Recensione: La Maison des femmes
- Il film d’esordio di Mélisa Godet ritrae con sensibilità le lavoratrici di una casa rifugio per donne vittime di abusi, lanciando allo stesso tempo un duro monito alla società

Dopo la proiezione al Festival del cinema di Marrakech e in una manciata di altre rassegne, La Maison des femmes [+leggi anche:
trailer
scheda film], il primo lungometraggio di Mélisa Godet, è stato presentato al Filmfestival Oostende, nella sezione Avant-première, prima di arrivare nelle sale francesi il 4 marzo, distribuito da Pathé.
La maison des femmes [lett. “casa delle donne”] richiamata nel titolo del film è il luogo in cui si svolge gran parte della storia, situato alla periferia di Parigi. Il centro di Saint-Denis accoglie donne vittime di violenze fisiche, sessuali e psicologiche, in cerca di sostegno in un ambiente privo di giudizi. Qui le operatrici Diane (Karin Viard), Manon (Laetitia Dosch), Inès (Oulaya Amamra) e Awa (Eye Haidara) offrono a ciascuna esattamente ciò di cui ha bisogno, che si tratti di ascolto, assistenza medica o supporto legale. Ciononostante, anche le quattro donne devono fare i conti con le proprie fragilità, e la costante vicinanza alle difficoltà affrontate dalle loro pazienti finisce per minare il loro stesso equilibrio.
Il film di Godet è molto lineare, girato in modo piuttosto pragmatico, senza un approccio particolarmente innovativo dal punto di vista tecnico. È un’opera ben confezionata ma offre poco di rilevante sul piano visivo. Eppure funziona grazie alla trama e alla sceneggiatura, a conferma che un’opera audiovisiva non deve sempre forzare i confini del proprio genere per essere considerata riuscita artisticamente. In questo caso, la regista francese ha deciso di concentrarsi su una rappresentazione accurata e rispettosa della storia delle donne che ha scelto di raccontare, cogliendo alla perfezione il lato emotivo di tutti i personaggi, anche quando ricorre ad approcci un po’ stereotipati. Non manca, inoltre, una dose ben calibrata di commedia, nello stile inconfondibilmente francese, che alleggerisce il tono del film.

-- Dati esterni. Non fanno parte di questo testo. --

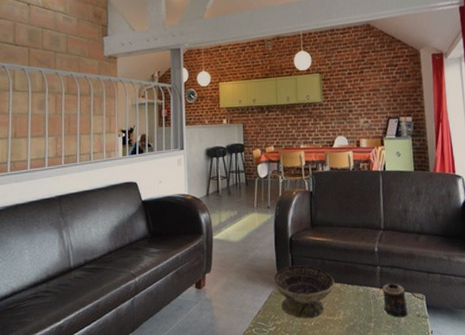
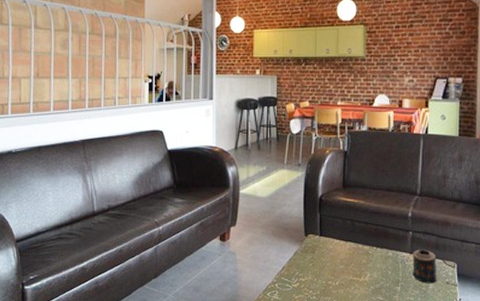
decorative bowl: present [273,265,335,318] -> none [299,225,363,277]

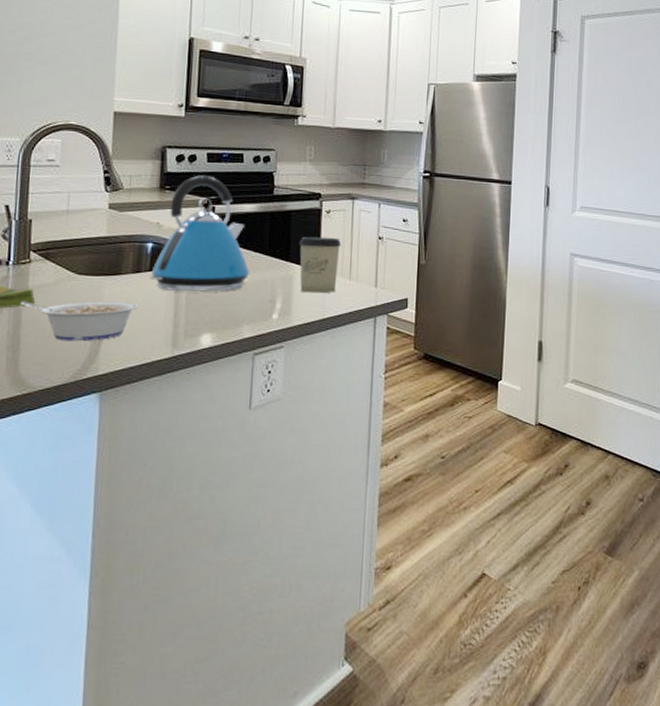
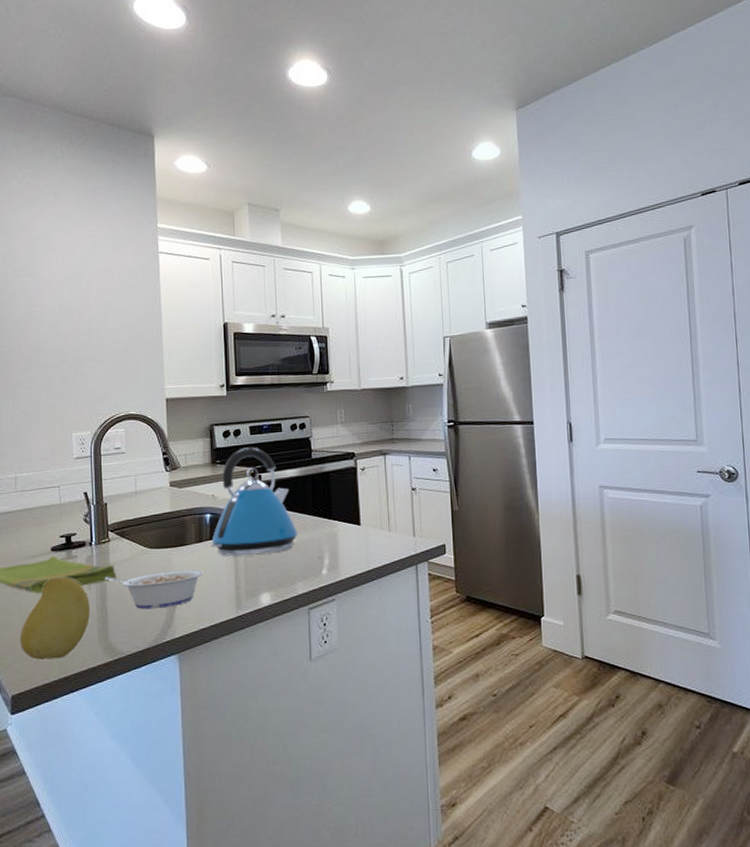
cup: present [299,236,342,294] -> none [339,493,379,547]

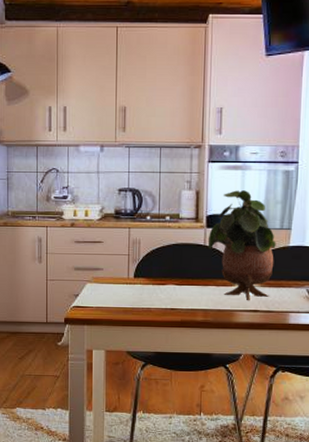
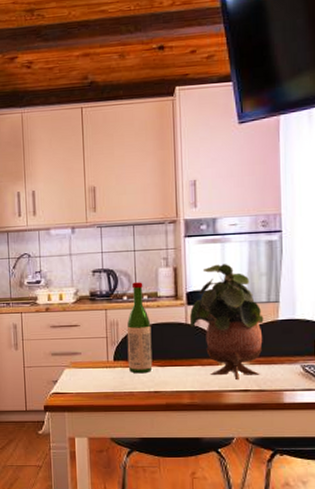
wine bottle: none [147,203,172,291] -> present [126,282,153,374]

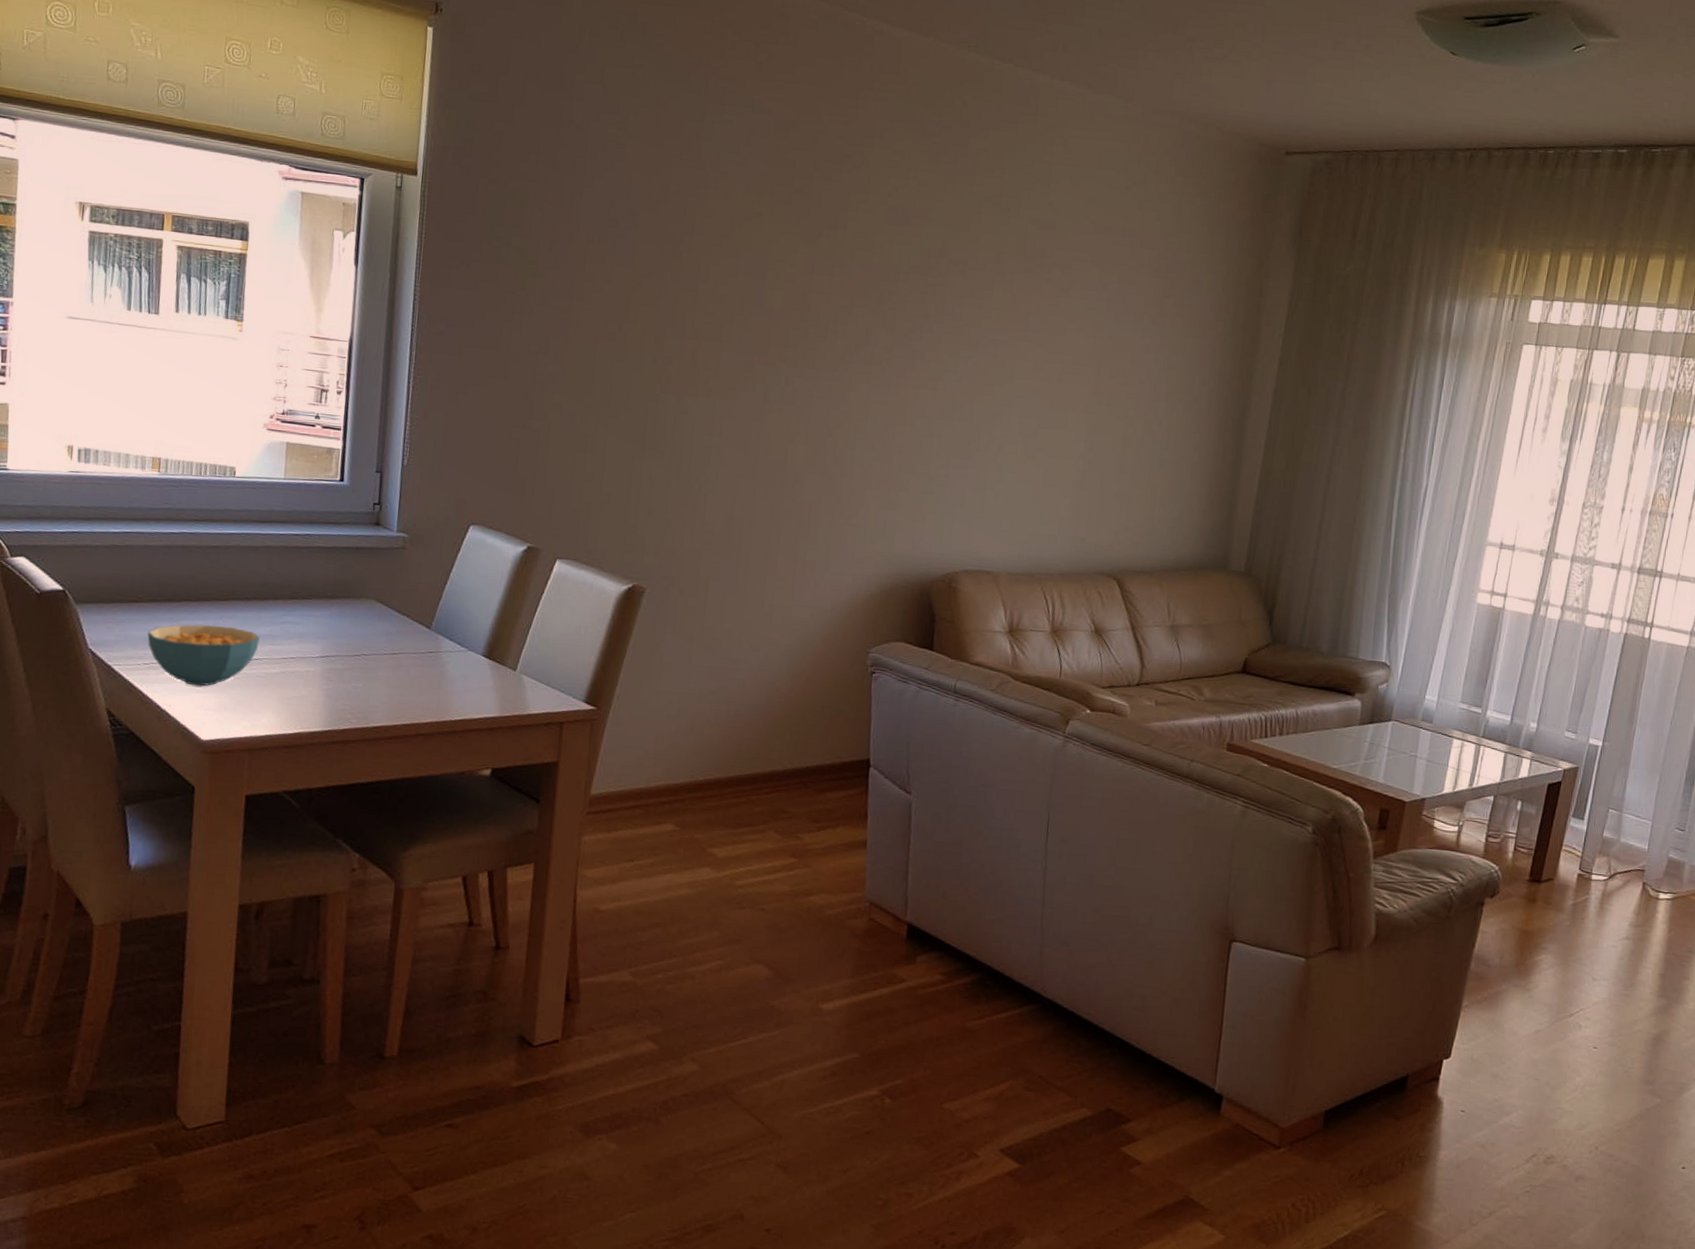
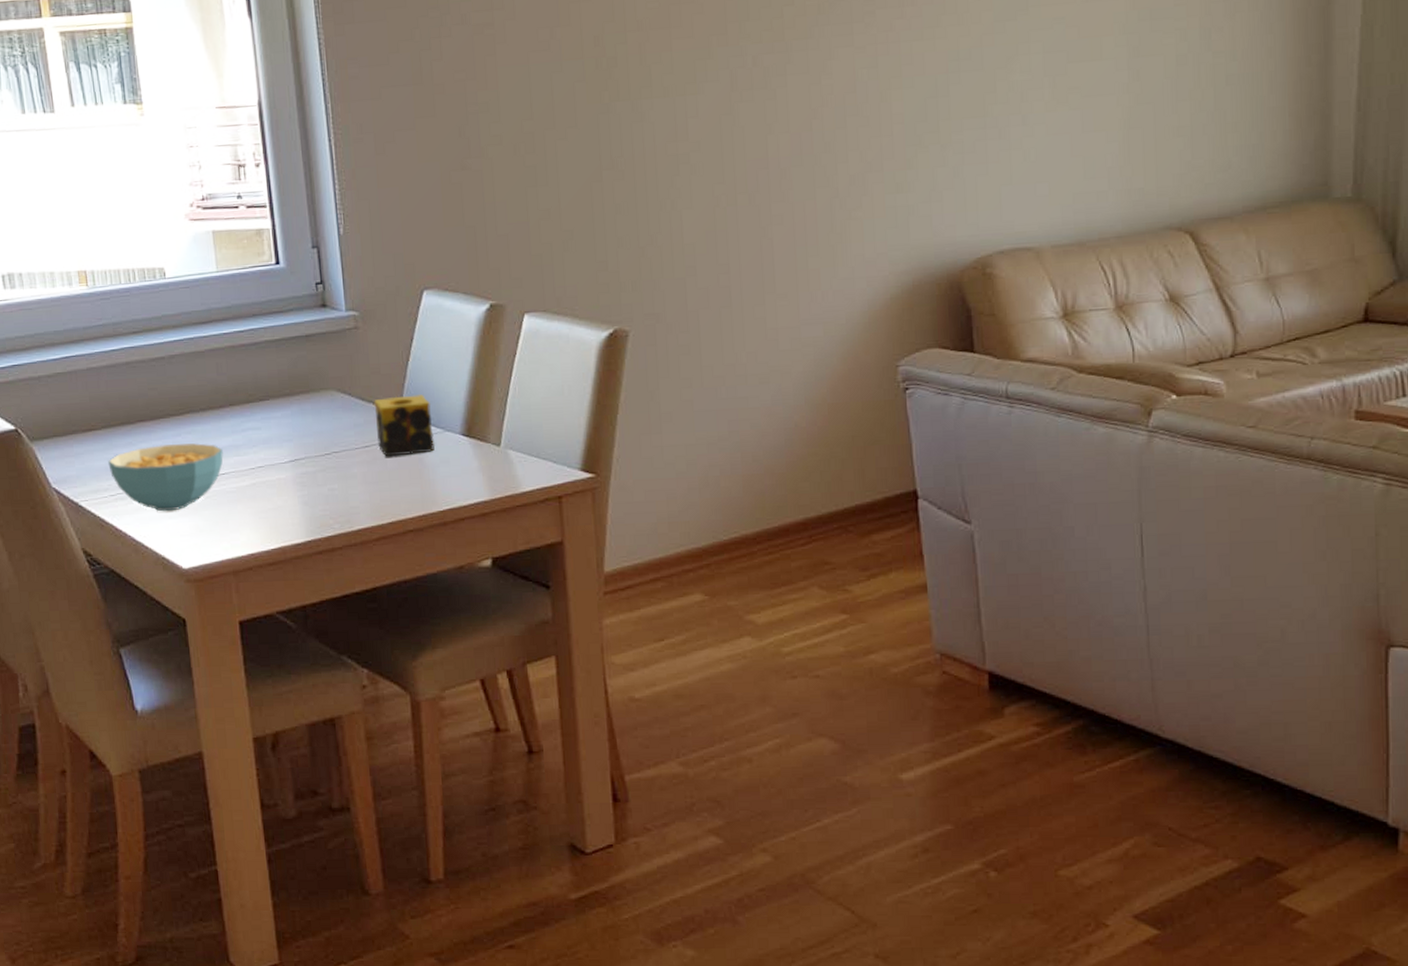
candle: none [405,613,459,667] -> present [374,394,435,457]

L’aspetto più interessante di La Maison des femmes è che succede molto nelle storie raccontate dalle pazienti del centro, ma la violenza non viene mai realmente mostrata. Il film sembra quasi seguire le regole della tragedia greca, evitando di mostrare omicidi o atti violenti in scena e scegliendo invece di narrarli a parole. Questo approccio si rivela accorto, e la tensione psicologica raggiunge così vette possibili solo quando la regista ha un saldo controllo della sceneggiatura e della messa in scena in generale.
Nel complesso, Godet gioca sul sicuro con alcune scelte stilistiche ma si assume rischi per quanto riguarda i temi affrontati, chiedendo al pubblico di salire su un ottovolante emotivo che colpisce ancora di più quando ci si ricorda che, per quanto il film sia di finzione, femminicidi, mutilazioni genitali femminili, violenza domestica e matrimoni combinati con minorenni sono realtà con cui le donne si confrontano quotidianamente in tutto il mondo. In questo senso, si tratta di un’opera necessaria che tocca corde dolorose e che con ogni probabilità funzionerà bene in sala, raggiungendo un pubblico più ampio. Per un film che tratta simili argomenti, questo è l’approccio giusto per fungere da monito alla società e per aprire gli occhi, offrendo al contempo una confortante prova che certe realtà sociali possono essere cambiate attraverso uno sforzo congiunto.
La Maison des femmes è prodotto dalla francese Une Fille Productions, con il sostegno in coproduzione di Pathé, Chapter 2 e France 2 Cinéma. Le vendite internazionali sono affidate a Ginger & Fed.